#### [SELECTED EXCERPT]
It's not often that cauliflower becomes a main dish, but this shawarma is one of Berber & Q's most popular dishes – and it's a showstopper. 

"What I love most about cauliflower is its versatility. It works brilliantly as a soup and in salads, as well as an accompaniment to most meat and fish. But it can more than hold it’s own as the main component of any dish. I like to serve cauliflower whole. There is an element of theatre to it when brought to the table fresh from the barbecue or out of the oven, especially when burnt on the edges and emanating the smell of smoke from the fire," says Josh Katz, Berber & Q's head chef and co-owner. 

Ingredients

  • 1 whole cauliflower
  • Shawarma-spiced butter
  • 40g unsalted butter, softened to room temperature
  • 1 lemon, juiced
  • 1 garlic clove, minced
  • 1½ tbsp coriander, finely chopped

Shawarma spice mix

  • 1tbsp cinnamon
  • 1tbsp sumac
  • 1½ tsp ground cumin
  • ½ tsp pimento (allspice)
  • Pinch of nutmeg
  • Pinch of ground cardamom

Tahini

  • 80g raw tahini
  • 25ml lemon juice, freshly squeezed
  • 1-2 garlic cloves, crushed or finely chopped
  • ½ tbsp Maldon Salt

For the garnish

  • 2 tbsp pomegranate seeds
  • 1 tbsp pomegranate molasses (thinned down with water)
  • 1½ tbsp pine nuts, toasted
  • 1 tsp dried rose petals
  • 1½ tbsp parsley, finely chopped

Method

BBQ TIPS

  1. Try sourcing some chunks of wood to sit atop of your burning coals on the barbecue. There is a vast array of different woods available that can be picked to suit whatever is being cooked, ranging from hickory to mesquite and including apple, cherry or oak. Smoke emanating from the wood can be used to enhance the flavour of whatever is positioned directly above it. Cauliflower is particularly susceptible to this and benefits greatly from the addition of smokiness.

#### [RECORDS SHOWN]
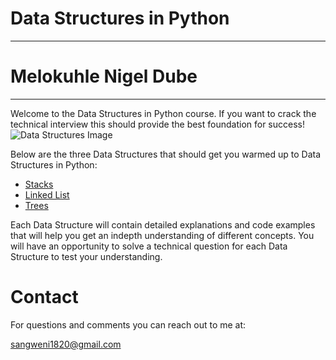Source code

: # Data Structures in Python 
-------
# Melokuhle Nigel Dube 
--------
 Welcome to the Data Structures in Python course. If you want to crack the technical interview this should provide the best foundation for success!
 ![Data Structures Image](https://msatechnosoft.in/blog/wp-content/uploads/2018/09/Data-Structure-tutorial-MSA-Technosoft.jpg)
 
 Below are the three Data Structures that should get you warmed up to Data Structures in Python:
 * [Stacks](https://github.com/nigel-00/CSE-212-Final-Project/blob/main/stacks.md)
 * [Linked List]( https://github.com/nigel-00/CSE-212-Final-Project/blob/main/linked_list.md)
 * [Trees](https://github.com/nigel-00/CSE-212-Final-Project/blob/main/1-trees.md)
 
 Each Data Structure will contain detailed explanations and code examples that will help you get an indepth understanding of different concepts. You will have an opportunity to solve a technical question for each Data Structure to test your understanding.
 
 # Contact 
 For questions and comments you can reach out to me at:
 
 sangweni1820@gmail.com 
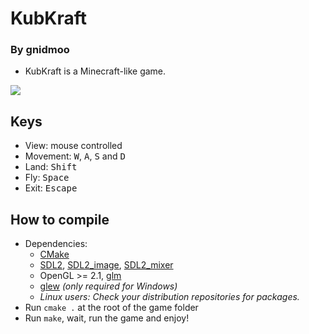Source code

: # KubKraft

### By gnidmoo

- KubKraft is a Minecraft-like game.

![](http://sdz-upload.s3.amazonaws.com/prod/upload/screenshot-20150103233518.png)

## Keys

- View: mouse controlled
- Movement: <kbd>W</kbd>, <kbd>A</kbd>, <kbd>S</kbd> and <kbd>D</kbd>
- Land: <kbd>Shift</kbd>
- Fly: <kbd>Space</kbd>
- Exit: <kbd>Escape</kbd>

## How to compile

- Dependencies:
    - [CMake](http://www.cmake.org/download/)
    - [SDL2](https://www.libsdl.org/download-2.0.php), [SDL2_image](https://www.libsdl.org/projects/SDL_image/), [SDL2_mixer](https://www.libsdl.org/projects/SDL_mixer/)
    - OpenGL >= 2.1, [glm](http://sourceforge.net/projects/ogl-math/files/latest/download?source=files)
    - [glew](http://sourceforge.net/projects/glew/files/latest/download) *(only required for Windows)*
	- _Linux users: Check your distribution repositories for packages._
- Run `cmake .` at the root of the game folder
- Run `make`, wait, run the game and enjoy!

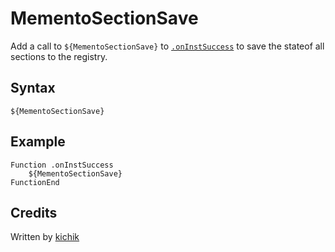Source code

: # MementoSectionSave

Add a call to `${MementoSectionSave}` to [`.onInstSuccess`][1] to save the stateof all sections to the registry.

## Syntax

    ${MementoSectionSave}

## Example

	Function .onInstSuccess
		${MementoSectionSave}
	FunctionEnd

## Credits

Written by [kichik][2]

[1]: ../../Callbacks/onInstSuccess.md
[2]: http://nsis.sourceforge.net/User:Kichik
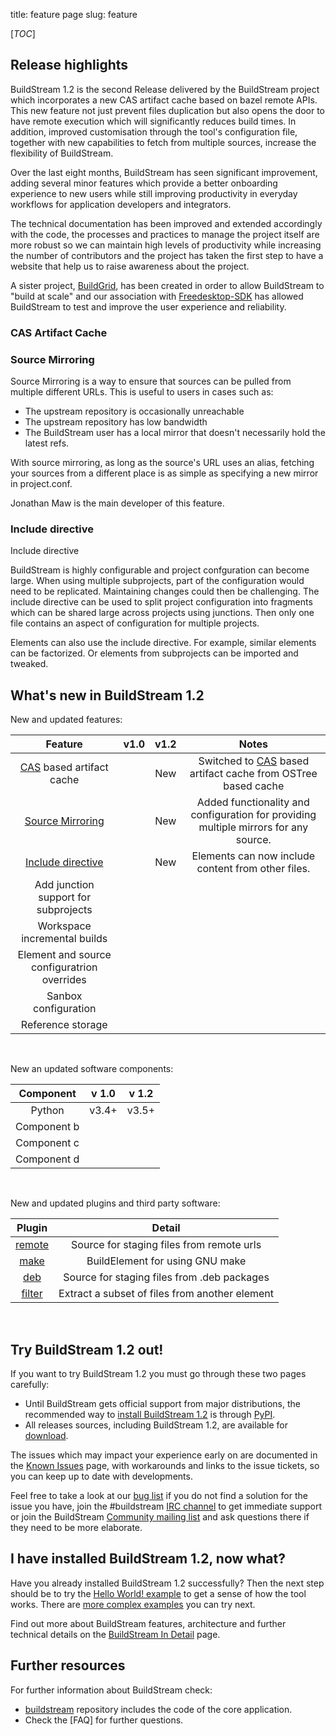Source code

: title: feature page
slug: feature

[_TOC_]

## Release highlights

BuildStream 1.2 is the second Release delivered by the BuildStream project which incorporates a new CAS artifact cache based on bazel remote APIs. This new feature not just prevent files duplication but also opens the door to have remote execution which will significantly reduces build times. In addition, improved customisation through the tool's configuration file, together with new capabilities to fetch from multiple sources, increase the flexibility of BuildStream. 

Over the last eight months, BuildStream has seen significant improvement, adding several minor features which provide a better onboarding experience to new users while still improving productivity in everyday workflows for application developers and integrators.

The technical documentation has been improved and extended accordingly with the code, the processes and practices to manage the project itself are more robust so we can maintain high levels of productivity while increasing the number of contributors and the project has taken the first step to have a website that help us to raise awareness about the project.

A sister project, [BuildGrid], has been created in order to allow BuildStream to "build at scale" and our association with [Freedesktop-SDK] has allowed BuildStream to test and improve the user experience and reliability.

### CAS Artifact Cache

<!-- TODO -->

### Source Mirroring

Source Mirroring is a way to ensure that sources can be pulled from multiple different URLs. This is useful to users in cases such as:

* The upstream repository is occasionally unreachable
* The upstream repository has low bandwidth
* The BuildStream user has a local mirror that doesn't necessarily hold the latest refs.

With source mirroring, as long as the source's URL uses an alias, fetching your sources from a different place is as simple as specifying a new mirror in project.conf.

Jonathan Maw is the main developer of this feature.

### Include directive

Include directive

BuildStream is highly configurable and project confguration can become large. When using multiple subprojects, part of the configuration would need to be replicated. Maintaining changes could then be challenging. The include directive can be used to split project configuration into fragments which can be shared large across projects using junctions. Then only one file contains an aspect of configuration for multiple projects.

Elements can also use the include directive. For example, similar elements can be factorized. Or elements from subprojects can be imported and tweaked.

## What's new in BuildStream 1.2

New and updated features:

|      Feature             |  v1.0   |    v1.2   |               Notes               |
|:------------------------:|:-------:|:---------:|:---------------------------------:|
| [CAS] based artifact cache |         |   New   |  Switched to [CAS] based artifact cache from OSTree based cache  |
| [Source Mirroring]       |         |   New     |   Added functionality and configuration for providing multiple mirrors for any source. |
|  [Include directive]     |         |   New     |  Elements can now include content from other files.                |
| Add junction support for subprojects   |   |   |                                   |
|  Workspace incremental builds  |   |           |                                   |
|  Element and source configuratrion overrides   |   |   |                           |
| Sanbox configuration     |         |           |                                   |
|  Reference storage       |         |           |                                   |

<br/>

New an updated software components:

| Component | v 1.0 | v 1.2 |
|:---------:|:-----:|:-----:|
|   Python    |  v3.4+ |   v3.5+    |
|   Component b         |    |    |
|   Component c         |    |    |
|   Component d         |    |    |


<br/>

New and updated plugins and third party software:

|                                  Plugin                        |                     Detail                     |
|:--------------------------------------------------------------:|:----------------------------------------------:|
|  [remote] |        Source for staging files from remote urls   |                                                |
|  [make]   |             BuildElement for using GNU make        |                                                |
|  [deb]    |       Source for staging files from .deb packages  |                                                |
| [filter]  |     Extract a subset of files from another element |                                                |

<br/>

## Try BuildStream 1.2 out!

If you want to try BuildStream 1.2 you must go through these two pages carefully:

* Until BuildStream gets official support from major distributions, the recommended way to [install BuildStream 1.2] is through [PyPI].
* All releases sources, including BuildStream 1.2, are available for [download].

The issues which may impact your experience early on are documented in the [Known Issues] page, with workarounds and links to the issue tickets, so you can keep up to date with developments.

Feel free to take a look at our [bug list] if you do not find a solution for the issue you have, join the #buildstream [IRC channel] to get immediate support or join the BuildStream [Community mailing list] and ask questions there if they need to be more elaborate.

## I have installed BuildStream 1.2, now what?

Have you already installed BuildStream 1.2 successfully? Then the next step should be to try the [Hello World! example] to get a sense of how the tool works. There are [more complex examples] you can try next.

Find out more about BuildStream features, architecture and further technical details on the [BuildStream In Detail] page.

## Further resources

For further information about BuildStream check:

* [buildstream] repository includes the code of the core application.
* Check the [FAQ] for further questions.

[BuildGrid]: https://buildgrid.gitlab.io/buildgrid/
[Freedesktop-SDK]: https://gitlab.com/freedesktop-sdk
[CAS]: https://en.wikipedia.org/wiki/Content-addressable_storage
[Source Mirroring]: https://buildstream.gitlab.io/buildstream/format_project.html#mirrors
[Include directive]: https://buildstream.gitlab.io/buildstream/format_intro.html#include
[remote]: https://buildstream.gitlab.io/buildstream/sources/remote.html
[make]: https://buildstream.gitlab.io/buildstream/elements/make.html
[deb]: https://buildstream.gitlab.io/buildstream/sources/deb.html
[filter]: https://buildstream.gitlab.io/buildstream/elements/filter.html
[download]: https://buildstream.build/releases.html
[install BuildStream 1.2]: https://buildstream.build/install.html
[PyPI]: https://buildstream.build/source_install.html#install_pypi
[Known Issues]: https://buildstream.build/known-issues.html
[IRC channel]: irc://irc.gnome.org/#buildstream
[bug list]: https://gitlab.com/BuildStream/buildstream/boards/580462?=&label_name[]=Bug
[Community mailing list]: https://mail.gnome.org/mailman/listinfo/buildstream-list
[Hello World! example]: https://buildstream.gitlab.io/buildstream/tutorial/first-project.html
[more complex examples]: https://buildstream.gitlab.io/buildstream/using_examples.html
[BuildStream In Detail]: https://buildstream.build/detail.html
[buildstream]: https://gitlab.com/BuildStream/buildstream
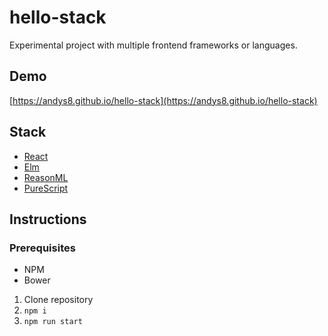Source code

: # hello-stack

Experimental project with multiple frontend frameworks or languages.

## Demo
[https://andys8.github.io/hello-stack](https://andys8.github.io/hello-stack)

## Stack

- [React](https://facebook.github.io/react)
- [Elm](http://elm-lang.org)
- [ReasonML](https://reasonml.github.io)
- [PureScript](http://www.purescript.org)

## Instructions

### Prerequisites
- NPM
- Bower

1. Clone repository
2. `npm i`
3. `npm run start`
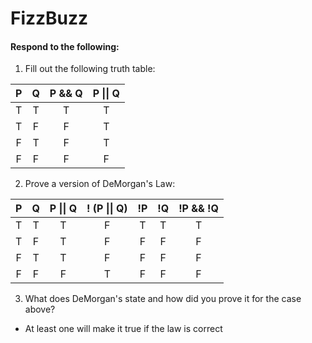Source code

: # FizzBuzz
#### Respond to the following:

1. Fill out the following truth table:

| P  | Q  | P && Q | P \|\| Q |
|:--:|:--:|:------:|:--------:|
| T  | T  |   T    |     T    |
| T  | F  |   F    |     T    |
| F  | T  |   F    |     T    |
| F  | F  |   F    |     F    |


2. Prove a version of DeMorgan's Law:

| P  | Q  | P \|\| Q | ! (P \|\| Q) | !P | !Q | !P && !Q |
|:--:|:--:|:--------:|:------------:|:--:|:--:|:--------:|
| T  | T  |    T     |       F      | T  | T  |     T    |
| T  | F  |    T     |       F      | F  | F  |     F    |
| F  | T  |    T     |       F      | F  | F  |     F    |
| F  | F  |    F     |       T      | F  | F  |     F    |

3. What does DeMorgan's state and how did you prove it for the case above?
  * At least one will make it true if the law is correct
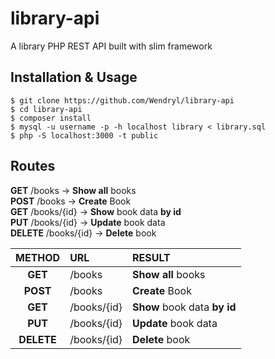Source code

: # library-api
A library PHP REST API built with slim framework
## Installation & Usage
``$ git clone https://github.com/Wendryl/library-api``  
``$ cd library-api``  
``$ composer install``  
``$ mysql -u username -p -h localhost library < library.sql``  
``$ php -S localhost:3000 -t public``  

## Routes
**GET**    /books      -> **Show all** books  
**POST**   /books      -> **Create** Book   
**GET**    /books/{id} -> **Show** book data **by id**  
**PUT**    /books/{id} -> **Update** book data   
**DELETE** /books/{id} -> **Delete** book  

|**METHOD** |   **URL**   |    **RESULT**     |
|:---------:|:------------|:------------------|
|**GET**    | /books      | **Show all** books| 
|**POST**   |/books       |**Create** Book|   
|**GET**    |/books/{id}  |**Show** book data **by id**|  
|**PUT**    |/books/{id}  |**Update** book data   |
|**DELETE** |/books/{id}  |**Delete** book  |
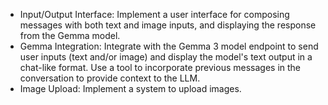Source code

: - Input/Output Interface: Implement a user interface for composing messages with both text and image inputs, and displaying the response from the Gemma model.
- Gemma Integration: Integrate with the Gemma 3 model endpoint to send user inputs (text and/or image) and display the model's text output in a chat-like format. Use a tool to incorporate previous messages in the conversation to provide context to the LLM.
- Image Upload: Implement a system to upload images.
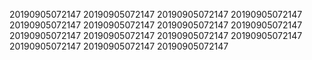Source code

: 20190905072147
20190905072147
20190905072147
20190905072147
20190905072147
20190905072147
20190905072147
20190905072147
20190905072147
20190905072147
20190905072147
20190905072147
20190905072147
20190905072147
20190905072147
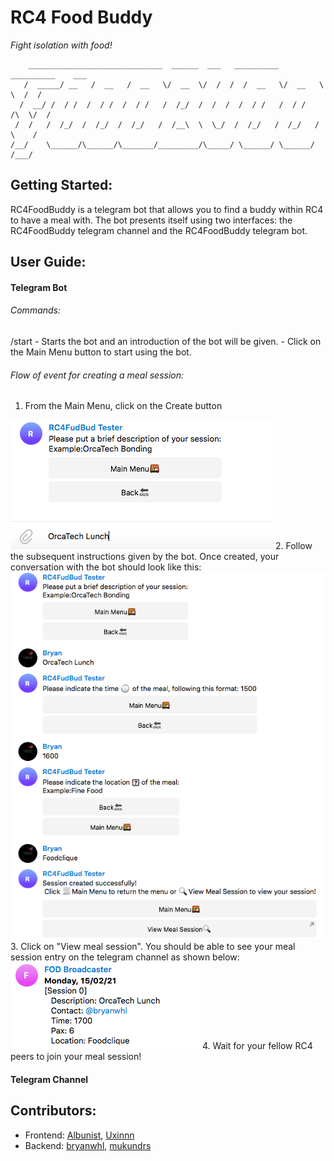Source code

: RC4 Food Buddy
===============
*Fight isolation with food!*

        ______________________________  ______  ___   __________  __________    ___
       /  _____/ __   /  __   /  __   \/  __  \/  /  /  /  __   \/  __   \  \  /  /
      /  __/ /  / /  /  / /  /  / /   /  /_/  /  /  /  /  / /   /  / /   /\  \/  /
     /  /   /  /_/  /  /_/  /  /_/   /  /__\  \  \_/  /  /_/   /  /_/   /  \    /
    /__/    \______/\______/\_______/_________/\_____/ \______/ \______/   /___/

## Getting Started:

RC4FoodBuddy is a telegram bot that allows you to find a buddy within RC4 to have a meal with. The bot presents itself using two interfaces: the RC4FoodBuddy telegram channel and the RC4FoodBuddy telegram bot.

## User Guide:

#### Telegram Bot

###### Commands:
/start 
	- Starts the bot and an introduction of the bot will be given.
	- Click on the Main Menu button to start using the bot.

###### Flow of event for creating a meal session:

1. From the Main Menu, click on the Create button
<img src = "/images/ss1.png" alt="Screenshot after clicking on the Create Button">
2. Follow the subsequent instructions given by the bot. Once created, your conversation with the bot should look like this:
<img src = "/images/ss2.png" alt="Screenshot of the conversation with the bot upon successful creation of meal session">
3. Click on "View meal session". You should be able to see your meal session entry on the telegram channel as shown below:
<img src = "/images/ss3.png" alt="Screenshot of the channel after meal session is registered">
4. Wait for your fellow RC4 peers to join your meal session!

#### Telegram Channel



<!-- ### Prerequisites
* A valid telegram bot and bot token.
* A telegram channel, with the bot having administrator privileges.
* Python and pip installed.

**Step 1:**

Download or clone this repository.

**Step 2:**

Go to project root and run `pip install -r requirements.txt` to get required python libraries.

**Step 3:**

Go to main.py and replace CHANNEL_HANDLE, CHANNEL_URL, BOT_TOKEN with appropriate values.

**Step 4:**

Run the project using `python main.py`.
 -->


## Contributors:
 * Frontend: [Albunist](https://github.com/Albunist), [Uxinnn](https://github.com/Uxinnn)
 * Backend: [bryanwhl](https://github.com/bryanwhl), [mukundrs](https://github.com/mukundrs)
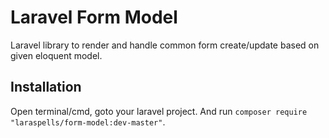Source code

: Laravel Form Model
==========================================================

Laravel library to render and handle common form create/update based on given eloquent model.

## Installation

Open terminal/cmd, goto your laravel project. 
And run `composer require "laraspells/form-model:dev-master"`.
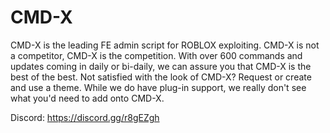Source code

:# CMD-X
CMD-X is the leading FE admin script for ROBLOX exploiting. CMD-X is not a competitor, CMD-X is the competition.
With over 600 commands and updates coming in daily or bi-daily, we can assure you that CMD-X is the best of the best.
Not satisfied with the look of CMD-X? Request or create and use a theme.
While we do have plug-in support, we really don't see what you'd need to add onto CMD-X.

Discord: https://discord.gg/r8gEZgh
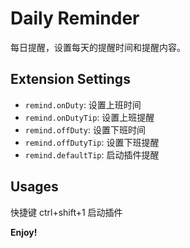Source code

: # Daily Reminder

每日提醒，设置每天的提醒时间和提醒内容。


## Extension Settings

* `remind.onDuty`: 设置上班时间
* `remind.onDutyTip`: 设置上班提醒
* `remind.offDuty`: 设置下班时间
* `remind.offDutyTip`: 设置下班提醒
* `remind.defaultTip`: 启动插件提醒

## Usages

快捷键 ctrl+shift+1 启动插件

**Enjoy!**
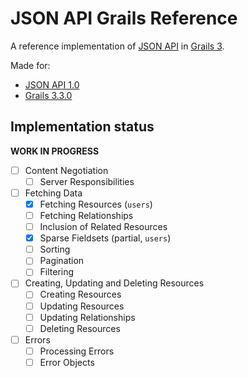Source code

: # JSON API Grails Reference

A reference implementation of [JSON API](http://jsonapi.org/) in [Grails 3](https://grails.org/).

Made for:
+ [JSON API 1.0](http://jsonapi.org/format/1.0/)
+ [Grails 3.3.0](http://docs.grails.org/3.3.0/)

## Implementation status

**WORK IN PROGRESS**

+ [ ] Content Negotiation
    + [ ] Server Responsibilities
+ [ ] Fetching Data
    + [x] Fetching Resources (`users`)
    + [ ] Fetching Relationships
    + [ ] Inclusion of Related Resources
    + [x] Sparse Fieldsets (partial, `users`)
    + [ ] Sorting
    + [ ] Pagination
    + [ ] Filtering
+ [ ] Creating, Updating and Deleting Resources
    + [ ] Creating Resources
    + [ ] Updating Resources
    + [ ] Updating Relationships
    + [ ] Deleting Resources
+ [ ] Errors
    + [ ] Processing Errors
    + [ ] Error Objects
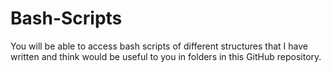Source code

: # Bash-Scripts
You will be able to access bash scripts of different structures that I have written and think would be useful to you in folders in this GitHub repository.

#### [TASK INSTRUCTIONS]
Pick up the cauliflower shawarma recipe right after its last sentence and keep writing it. The records have nothing to do with the cauliflower shawarma recipe.

#### [THE ANSWER]
  2. A barbecue can be set up for 2-zone cooking quite easily. It’s a common assumption that BBQ cooking largely involves grilling for relatively short periods of time directly over hot burning coals. Banking the coals to one side of your BBQ and positioning a larger piece of meat to the opposite side enables indirect cooking for longer periods of time. In this way, a BBQ can easily be turned into an oven, with the added benefit of imparting a smoked BBQ flavour to whatever is being cooked. Just remember to put the lid on your barbecue whilst ensuring the vents remain at least partially open to ensure a continuous airflow.
  1. Trim the outer cauliflower leaves, but don’t be afraid to leave some on – they have great taste and add to the aesthetic of the dish when burnt and crisped on the barbecue.
  2. Place the cauliflower in enough salted water to cover and bring to the boil on a high heat. Once the water is boiling, turn the heat down to medium so it has a gentle roll, and continue to cook for approximately 8-10 minutes. The intention is to par-cook the cauliflower before finishing it on the BBQ. It should be removed from the water when pierced firmly with a knife whilst retaining some resistance.
  3. Whilst the cauliflower is in the water, prepare the tahini. Whisk all the ingredients in a large bowl and gradually add ice-cold water. At first the tahini will form a lumpy paste, but continue to add liquid and keep whisking until it gradually turns into a smooth and silky sauce. The amount of water is determined by the individual preference for consistency.
  4. Make the shawarma-spiced butter by combining the softened butter, minced garlic, lemon juice and shawarma spice mix in a blender. Fold in the chopped coriander to combine.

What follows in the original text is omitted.